Read the General Exclusions Section First
Before purchasing any travel insurance policy, go directly to the “General Exclusions” section. Read every word in the war, civil unrest, terrorism, and hostilities clauses. The product summary is marketing. The exclusions section is the contract.
Check MEA Travel Advisories Before Departure
The Ministry of External Affairs (MEA) publishes travel advisories for high-risk destinations. Travelling against an active advisory does not just affect your war-related claims — it can void your entire policy by establishing that you knowingly assumed an elevated risk.
Register with the Indian Embassy at Your Destination
For any travel to high-risk or politically volatile regions, register your stay with the nearest Indian Embassy or Consulate. This gives you access to government-facilitated emergency repatriation — your real fallback when private insurance fails.
Ask Your Insurer About Riders for High-Risk Regions
Call your insurer directly and ask: “Do you offer any rider or endorsement for civil unrest or conflict-zone evacuation for this destination?” Some corporate and high-net-worth policies have limited add-ons. If they say no, at least you know where you stand.
Consider Specialist War Risk Cover for High-Risk Work Travel
Journalists, oil & gas professionals, humanitarian workers, security contractors, and diplomats should not rely on standard travel insurance.
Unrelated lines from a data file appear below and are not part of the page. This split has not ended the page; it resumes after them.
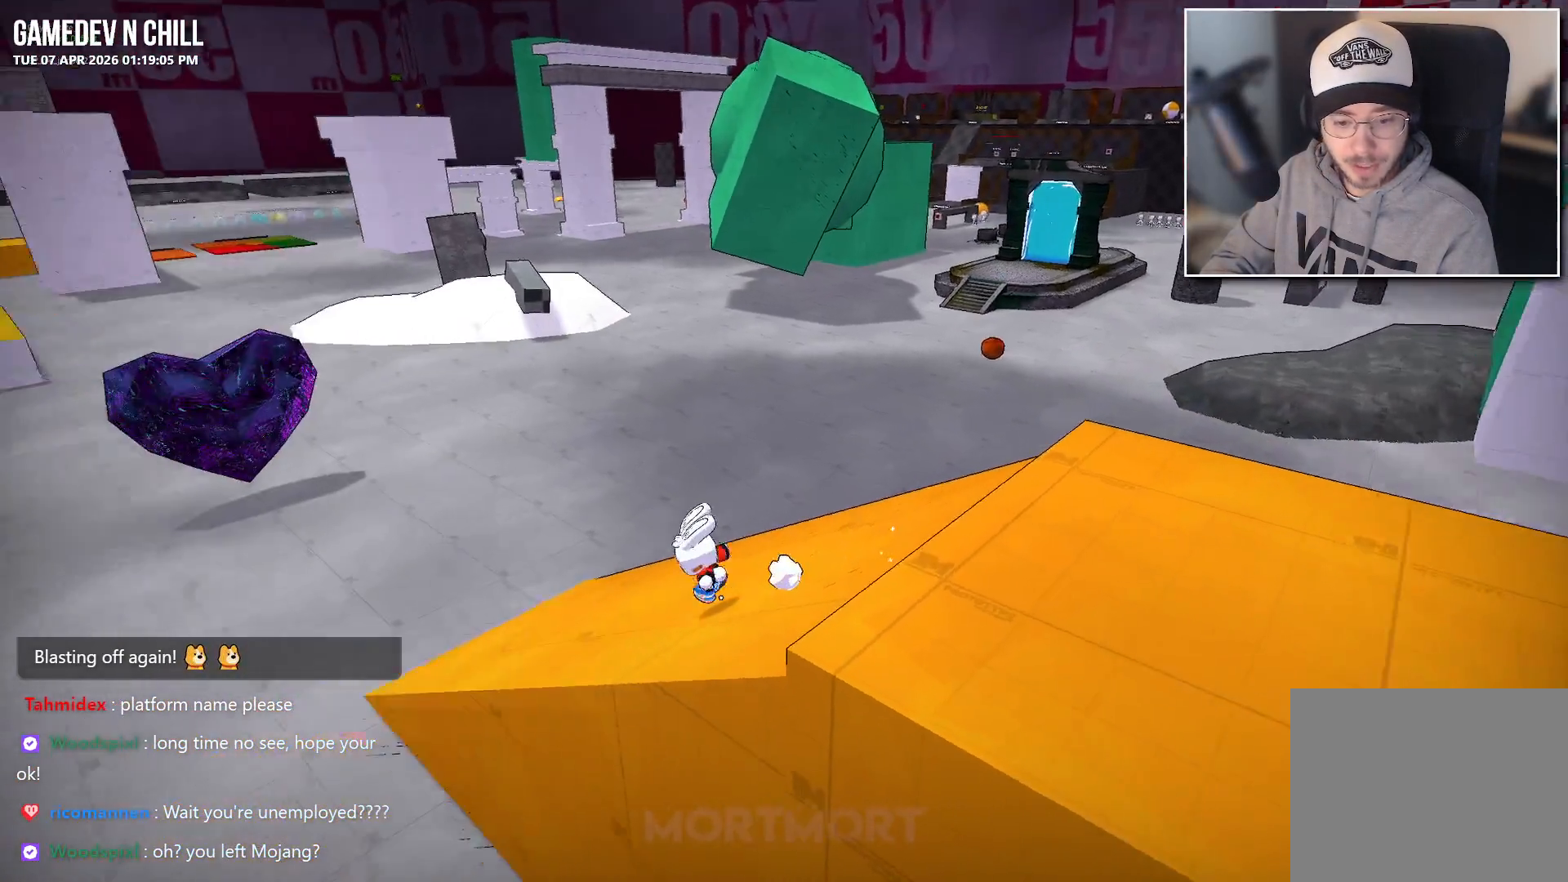
{"buttons": [], "left_stick": "up", "right_stick": "up-left", "events": [[367, "left_stick", "up"], [500, "right_stick", "up-left"]]}
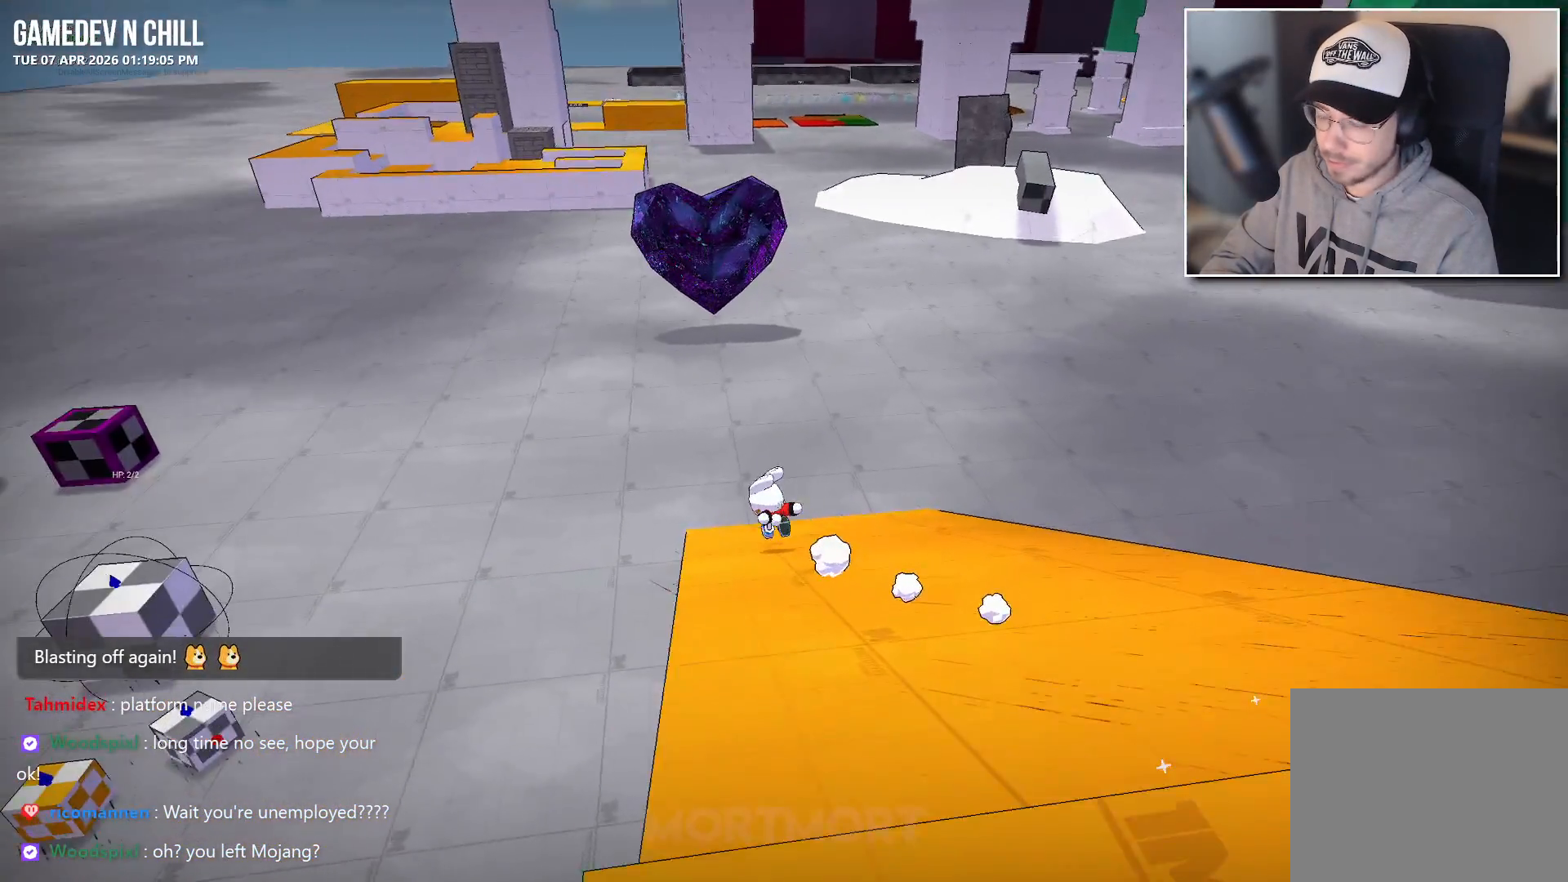
{"buttons": [], "left_stick": "up", "right_stick": "up-left", "events": []}
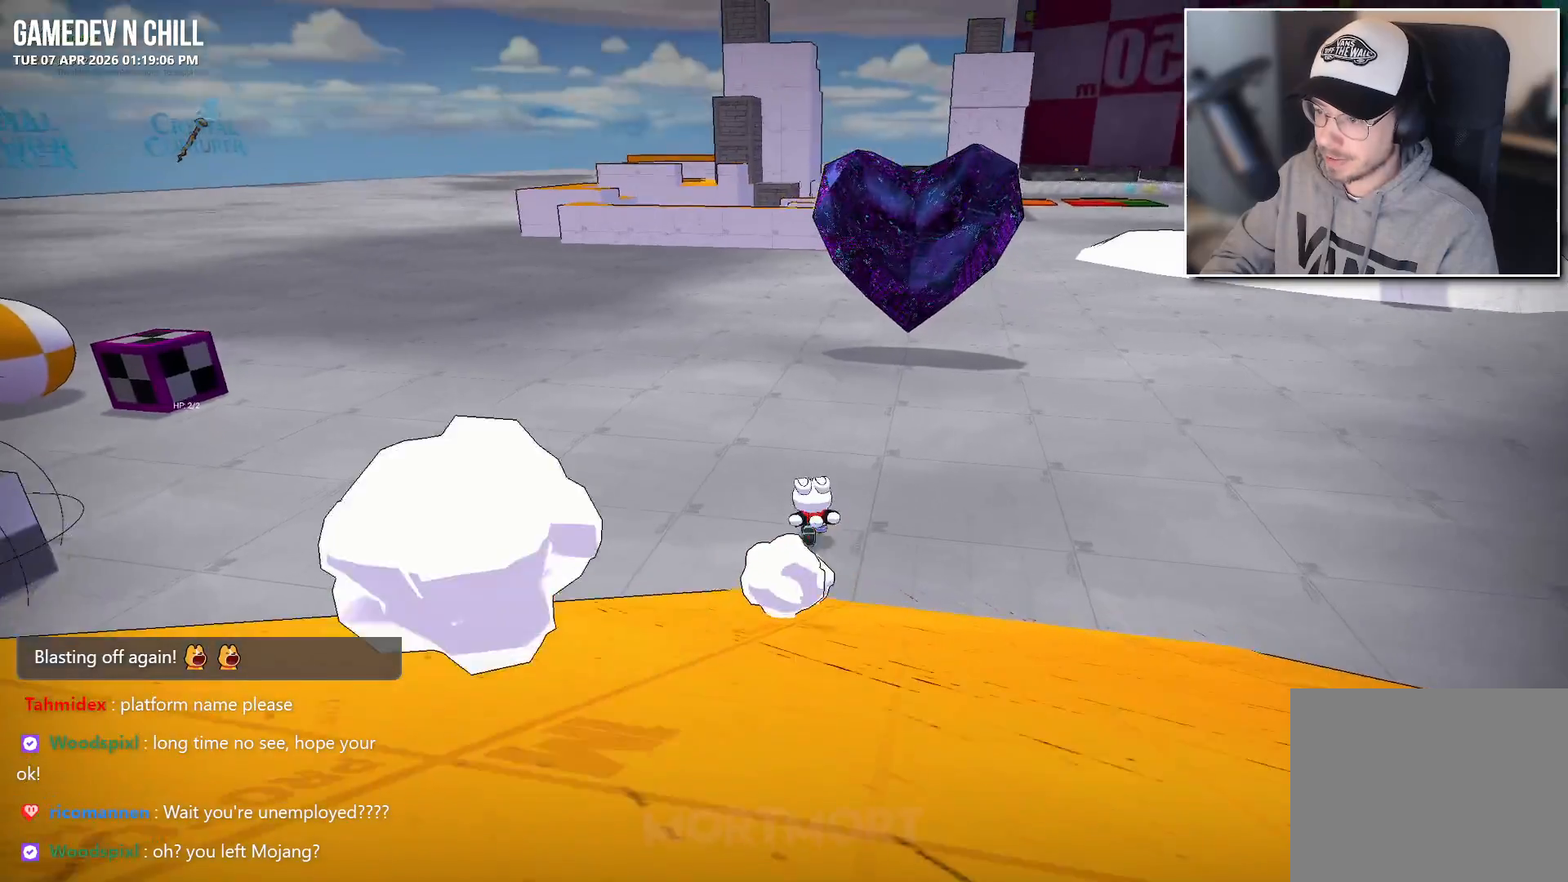
{"buttons": [], "left_stick": "up", "right_stick": "center", "events": [[450, "right_stick", "center"]]}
Specialist insurers offer “hostile environment” war risk coverage — significantly more expensive, available only through specialist brokers, but genuinely protective in conflict scenarios.
Save Emergency Contacts Offline
Do not rely on apps or mobile data in a conflict zone. Save offline: your insurer’s 24×7 emergency assistance number, MEA emergency helpline (+91 11 2301 2113), and the local Indian Embassy contacts. A charged power bank is worth more than your policy document in a crisis.
Review Your Policy Before Every Trip
Do not assume this year’s policy matches last year’s. Insurers are actively tightening exclusions as geopolitical risk rises. As of March 2026, GIC Re has withdrawn certain marine hull war covers for high-risk regions — a signal that the broader market is hardening. Your renewal may have changed more than you realise.
Every standard travel insurance policy in India excludes war and warlike situations — fully and without exception. The exclusion applies whether the war is declared or undeclared, and extends to any loss with even an indirect causal link to a conflict. Terrorism may be handled differently in some policies. IRDAI 2026 requires clearer disclosure but does not change the underlying exclusions. Government repatriation via the MEA — not your insurer — is your primary protection in a conflict scenario. For professionals travelling to hostile environments, only specialist war risk insurance provides genuine coverage.
Frequently Asked Questions
Read Your Policy Before You Pack Your Bag.
The war exclusion clause is in your policy right now — whether you know it or not. Spend 10 minutes on the General Exclusions section before your next international trip. If you’re heading to a high-tension region, register with the Indian Embassy and save the MEA helpline offline. No policy can protect you if you don’t read it.